AgentOrange1234 · 2024-03-29T03:05:45 1711681545

How much of the big expensive training jobs are CUDA specific? If it’s billions of dollars of compute, rewriting the software to use whatever hardware is cheapest may make sense?

vineyardmike · 2024-03-29T03:28:59 1711682939

It takes time to re-engineer an entire ecosystem of tools. The whole 9-pregnant ladies in 1 month analogy comes to mind.

If you’re trying to accomplish a goal, how long are you willing to wait for your entire dependency tree to be engineered in-house. It’s happening slowly, but teams have to ship, and can’t wait for other teams to build fresh tools.
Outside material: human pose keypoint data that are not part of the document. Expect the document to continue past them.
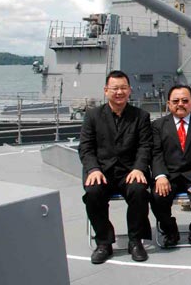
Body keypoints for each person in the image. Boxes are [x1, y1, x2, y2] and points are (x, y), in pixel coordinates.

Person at [78, 70, 152, 264]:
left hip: (129, 170)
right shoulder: (93, 116)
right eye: (115, 88)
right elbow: (85, 147)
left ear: (130, 90)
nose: (119, 92)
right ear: (106, 90)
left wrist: (139, 168)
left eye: (123, 88)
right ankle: (104, 242)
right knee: (93, 193)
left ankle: (135, 241)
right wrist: (93, 169)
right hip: (102, 171)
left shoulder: (141, 116)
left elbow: (145, 146)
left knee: (139, 191)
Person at [150, 85, 191, 247]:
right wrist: (160, 175)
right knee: (157, 197)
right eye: (176, 101)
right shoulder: (158, 126)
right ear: (169, 104)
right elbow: (155, 153)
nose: (180, 104)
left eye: (185, 101)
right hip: (169, 176)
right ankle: (170, 230)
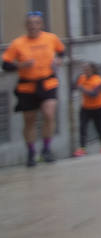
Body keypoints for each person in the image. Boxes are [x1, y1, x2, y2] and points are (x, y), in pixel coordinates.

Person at [3, 12, 65, 166]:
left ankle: (46, 149)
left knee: (49, 114)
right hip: (27, 86)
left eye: (36, 23)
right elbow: (5, 64)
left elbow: (61, 51)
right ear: (26, 26)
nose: (33, 26)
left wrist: (58, 59)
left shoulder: (51, 38)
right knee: (29, 120)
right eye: (30, 23)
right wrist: (21, 65)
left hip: (47, 82)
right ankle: (31, 152)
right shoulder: (18, 43)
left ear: (41, 25)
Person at [74, 62, 101, 156]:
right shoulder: (81, 78)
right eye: (84, 69)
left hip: (99, 107)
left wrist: (82, 89)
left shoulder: (97, 80)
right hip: (85, 107)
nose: (85, 71)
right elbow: (74, 86)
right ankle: (82, 148)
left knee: (99, 127)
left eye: (87, 69)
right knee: (82, 127)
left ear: (92, 70)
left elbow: (94, 94)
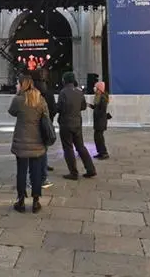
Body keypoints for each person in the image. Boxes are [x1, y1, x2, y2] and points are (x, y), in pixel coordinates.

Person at [9, 76, 48, 213]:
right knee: (36, 172)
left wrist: (18, 94)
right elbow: (46, 116)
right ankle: (36, 201)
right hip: (37, 141)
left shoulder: (19, 99)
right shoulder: (40, 99)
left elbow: (12, 112)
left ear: (22, 85)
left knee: (21, 171)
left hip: (21, 140)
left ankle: (21, 200)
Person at [57, 72, 96, 180]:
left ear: (64, 80)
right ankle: (90, 169)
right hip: (77, 123)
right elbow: (83, 107)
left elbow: (59, 108)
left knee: (68, 148)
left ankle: (73, 173)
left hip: (66, 124)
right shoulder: (79, 92)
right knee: (80, 146)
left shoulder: (63, 92)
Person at [31, 69, 57, 188]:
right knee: (43, 149)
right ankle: (43, 176)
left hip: (32, 126)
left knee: (32, 153)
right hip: (45, 125)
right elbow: (53, 109)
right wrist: (48, 120)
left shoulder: (29, 92)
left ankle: (33, 177)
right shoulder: (48, 92)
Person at [89, 81, 110, 159]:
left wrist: (96, 112)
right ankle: (100, 152)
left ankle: (104, 153)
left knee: (99, 138)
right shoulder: (98, 97)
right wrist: (89, 105)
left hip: (100, 122)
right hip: (98, 121)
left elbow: (102, 110)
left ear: (99, 89)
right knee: (97, 137)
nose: (94, 88)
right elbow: (96, 107)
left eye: (96, 87)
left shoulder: (103, 98)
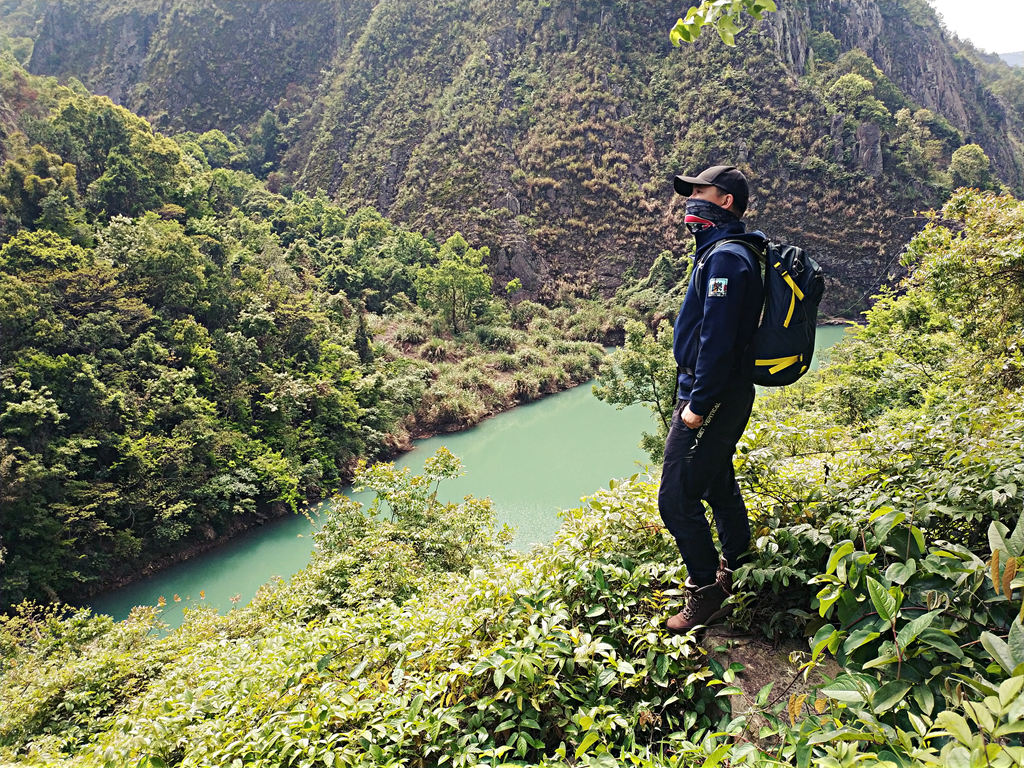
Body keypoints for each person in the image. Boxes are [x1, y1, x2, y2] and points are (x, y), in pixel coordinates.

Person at [659, 165, 767, 633]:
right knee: (717, 482)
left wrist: (697, 407)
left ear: (725, 201)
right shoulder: (719, 253)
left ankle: (705, 591)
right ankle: (738, 569)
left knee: (676, 498)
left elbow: (718, 342)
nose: (690, 200)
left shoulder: (726, 259)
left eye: (700, 192)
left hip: (712, 394)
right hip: (718, 390)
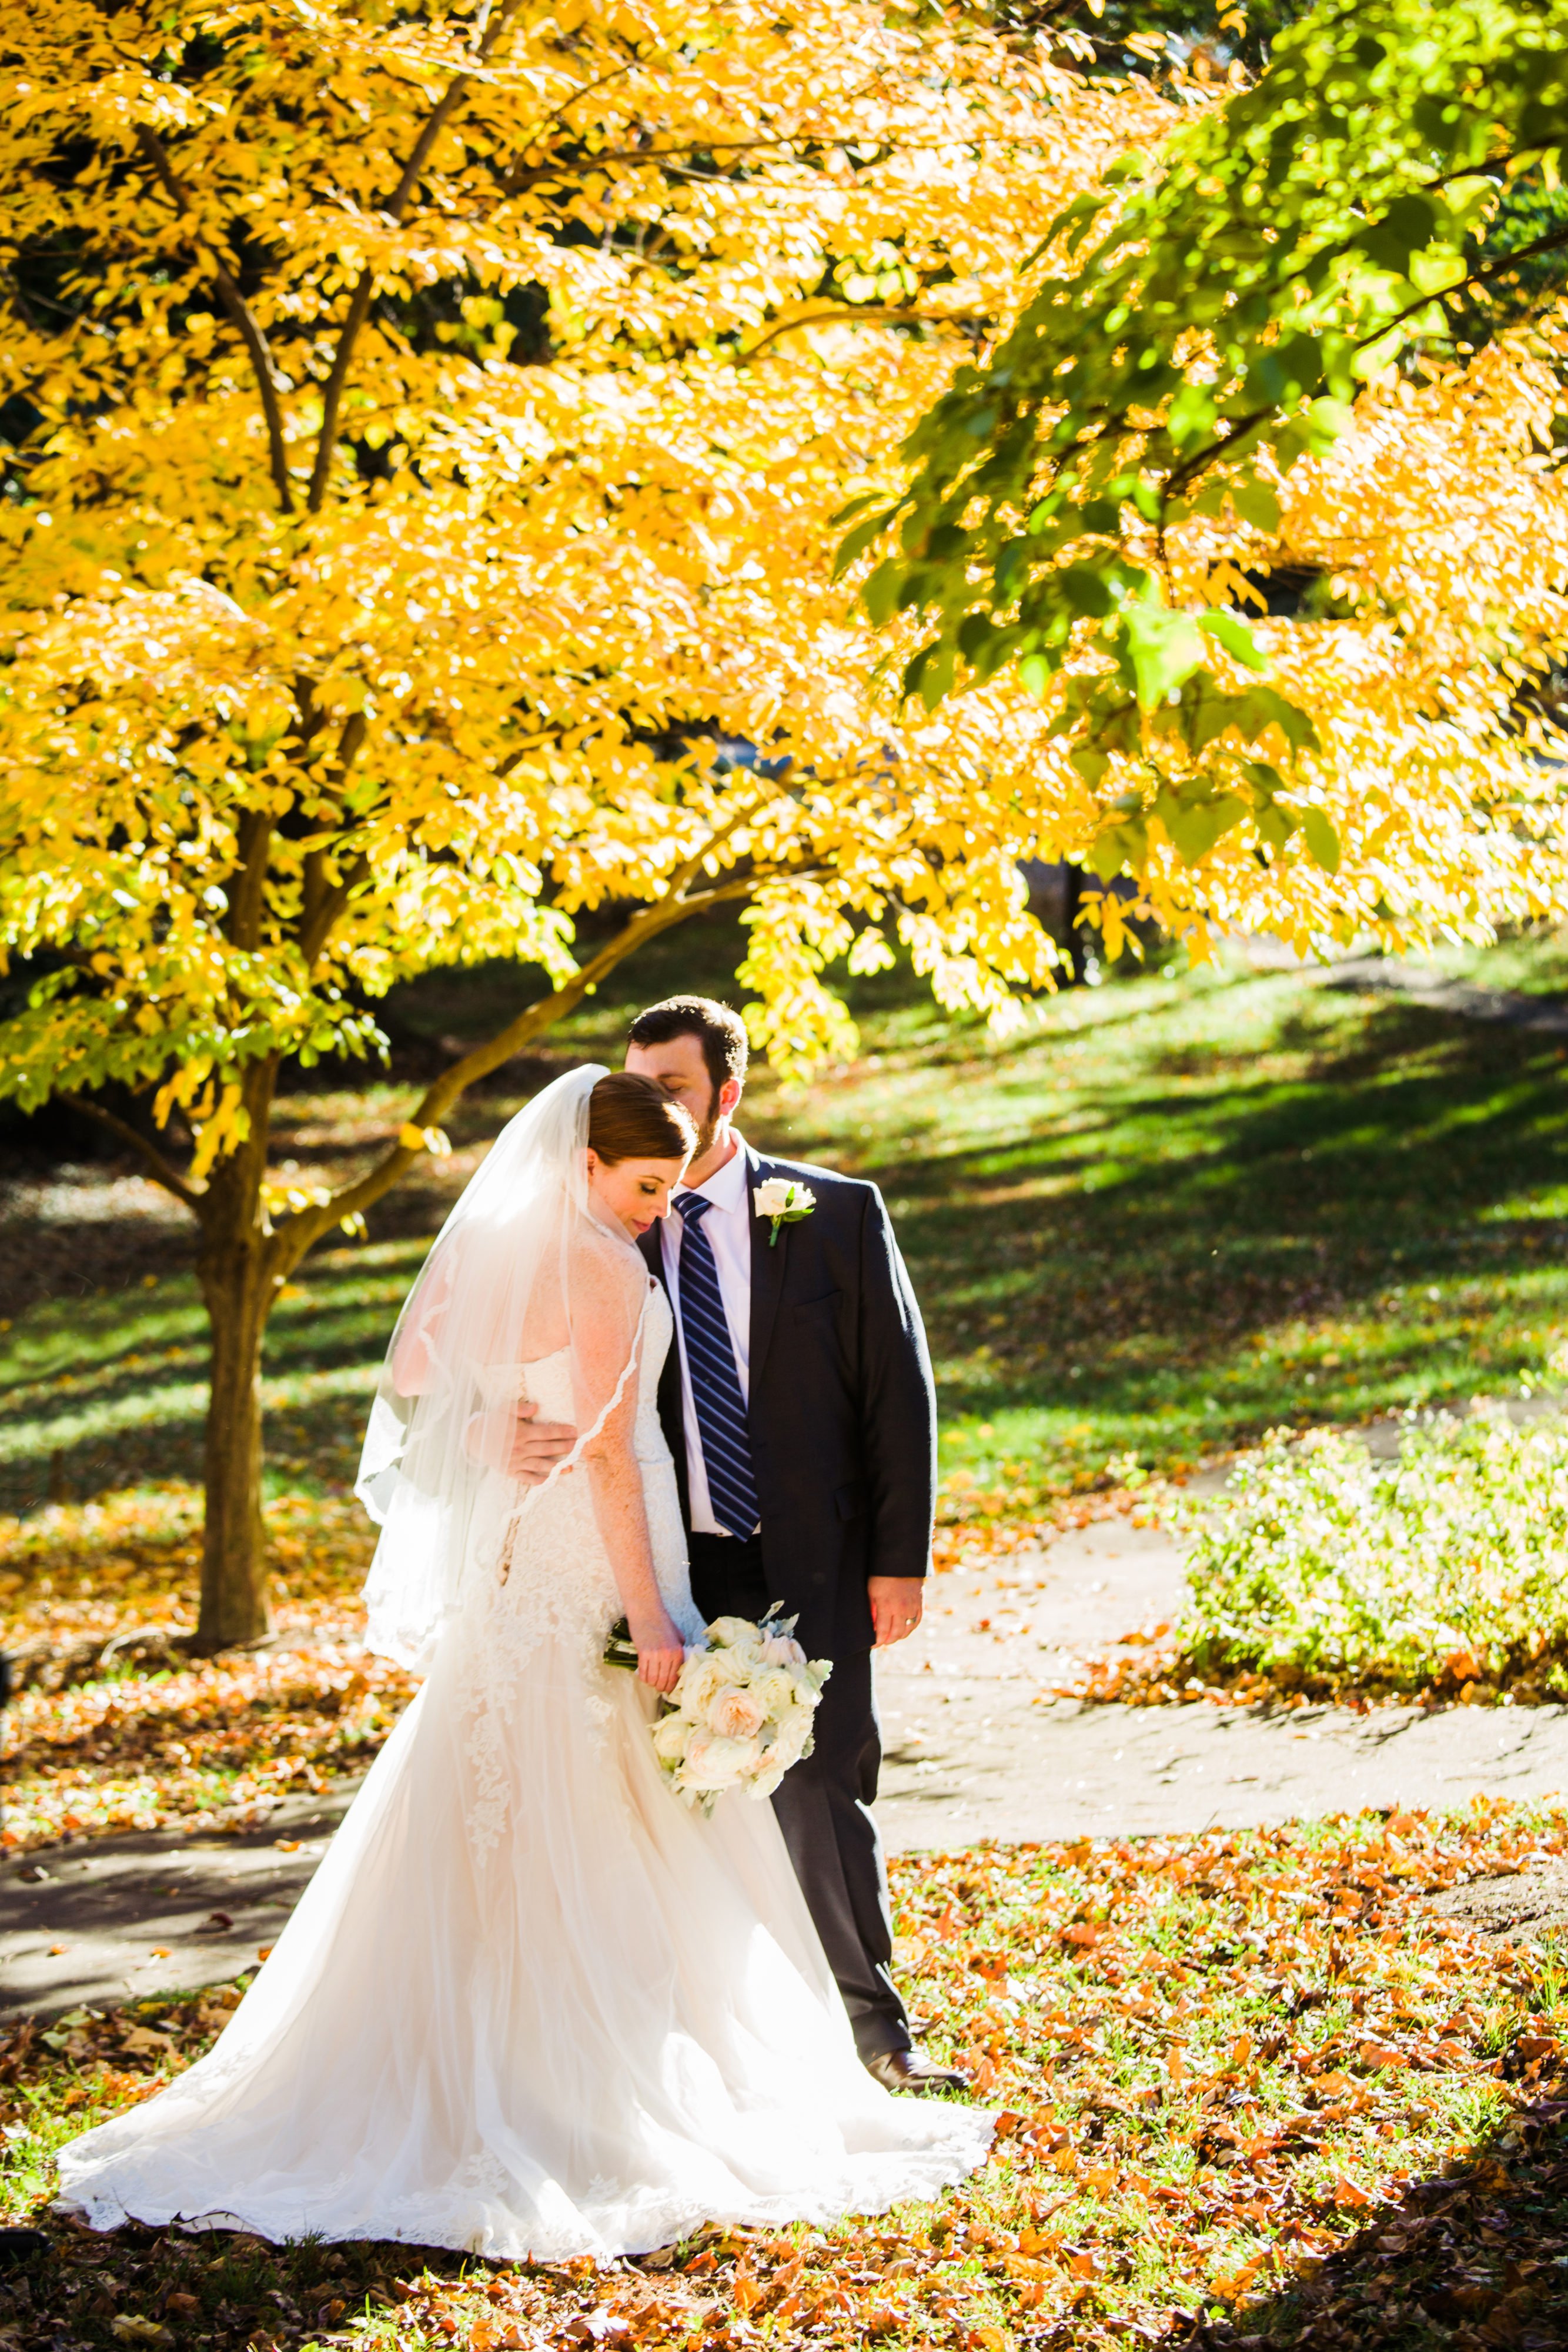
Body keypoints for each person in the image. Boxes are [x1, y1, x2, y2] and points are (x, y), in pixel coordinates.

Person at [54, 1069, 989, 2257]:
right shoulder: (597, 1262)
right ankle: (580, 2084)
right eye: (646, 1185)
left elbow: (410, 1370)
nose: (659, 1208)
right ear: (586, 1164)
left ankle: (494, 2058)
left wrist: (485, 1411)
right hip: (591, 1558)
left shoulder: (508, 1240)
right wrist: (654, 1617)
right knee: (594, 1805)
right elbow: (608, 1460)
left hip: (518, 1564)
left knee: (510, 1805)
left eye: (668, 1186)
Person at [509, 1000, 963, 2095]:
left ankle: (875, 2030)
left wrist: (900, 1562)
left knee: (824, 1790)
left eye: (671, 1084)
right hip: (673, 1569)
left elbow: (898, 1396)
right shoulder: (607, 1231)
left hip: (816, 1560)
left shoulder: (837, 1215)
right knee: (687, 1812)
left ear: (729, 1091)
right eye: (637, 1086)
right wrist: (505, 1431)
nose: (652, 1105)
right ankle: (726, 2044)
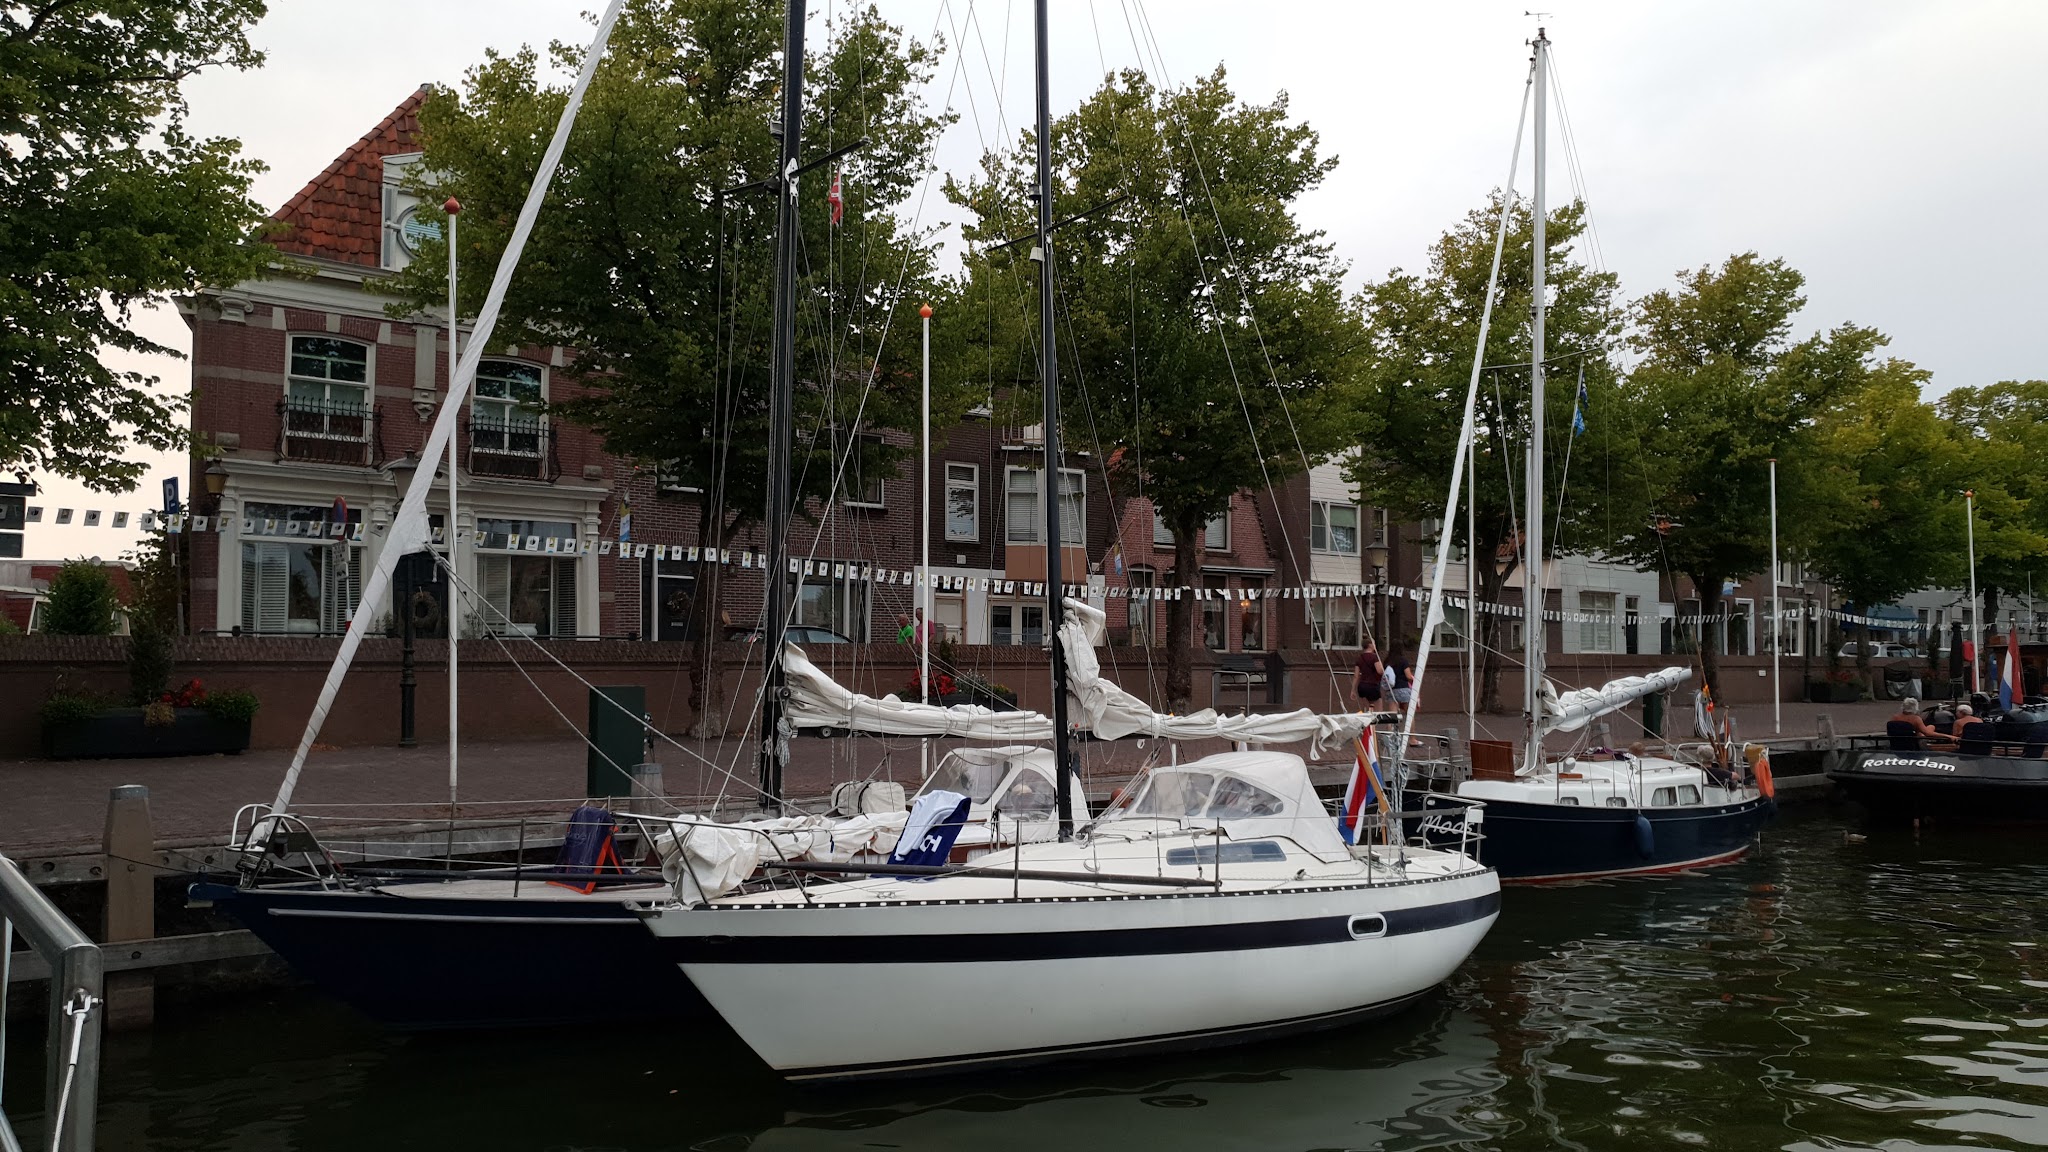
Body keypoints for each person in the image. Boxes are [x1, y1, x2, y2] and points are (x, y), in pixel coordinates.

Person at [1887, 697, 1955, 751]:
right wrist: (1949, 736)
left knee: (1930, 727)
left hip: (1896, 744)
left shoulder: (1895, 717)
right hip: (1913, 745)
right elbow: (1928, 733)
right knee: (1929, 728)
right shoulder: (1915, 719)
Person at [1384, 645, 1416, 714]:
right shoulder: (1403, 660)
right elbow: (1408, 676)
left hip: (1391, 690)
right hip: (1403, 688)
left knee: (1392, 715)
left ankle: (1390, 725)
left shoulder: (1387, 661)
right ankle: (1410, 725)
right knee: (1409, 715)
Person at [1353, 640, 1385, 707]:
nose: (1375, 645)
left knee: (1368, 708)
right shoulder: (1374, 657)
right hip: (1372, 685)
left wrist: (1353, 690)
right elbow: (1380, 671)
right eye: (1374, 643)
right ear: (1370, 645)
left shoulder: (1360, 658)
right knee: (1378, 709)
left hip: (1362, 686)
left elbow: (1356, 675)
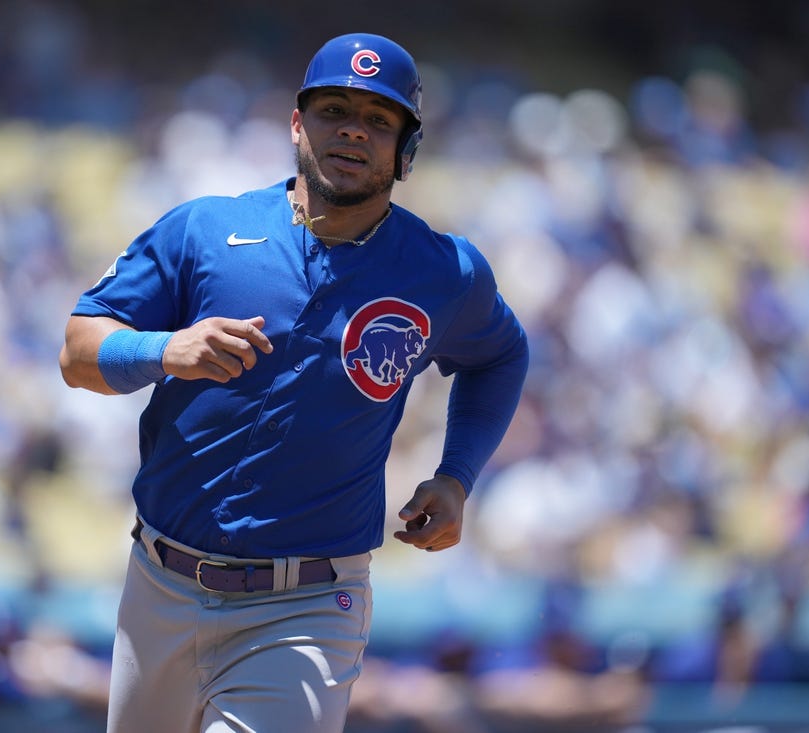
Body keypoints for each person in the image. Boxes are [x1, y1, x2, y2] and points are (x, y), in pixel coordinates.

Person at [58, 32, 529, 733]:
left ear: (408, 148)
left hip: (306, 604)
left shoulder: (444, 271)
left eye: (378, 119)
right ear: (297, 124)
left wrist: (457, 475)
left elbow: (501, 355)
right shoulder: (205, 230)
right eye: (334, 110)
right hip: (159, 583)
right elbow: (77, 351)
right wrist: (165, 349)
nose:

Additionally, the compute hardware is rented, and if there’s no alternatives available for rent it doesn’t matter. Data centers aren’t full of NVidia and AMD GPUs and TPUs (because the support isn’t there). It’s a crazy chicken/egg situation where everyone benefits but no one makes the move. It’s slowly happening, but it’s not there yet to totally replace them.

delfinom · 2024-03-29T11:37:10 1711712230

That's the thing, they can be working on multiple paths in parallel.

They can be building on nvidia and have a semiconductor team in another corner experimenting for alternate in the future.

When profit margins are insane, there is always competition quietly fomenting.

We just won't know until they release it because it's also a competitive advantage to keep your own plans underwrap until it's ready. Or else it may start an arms race that'll only drive up costs to get done faster.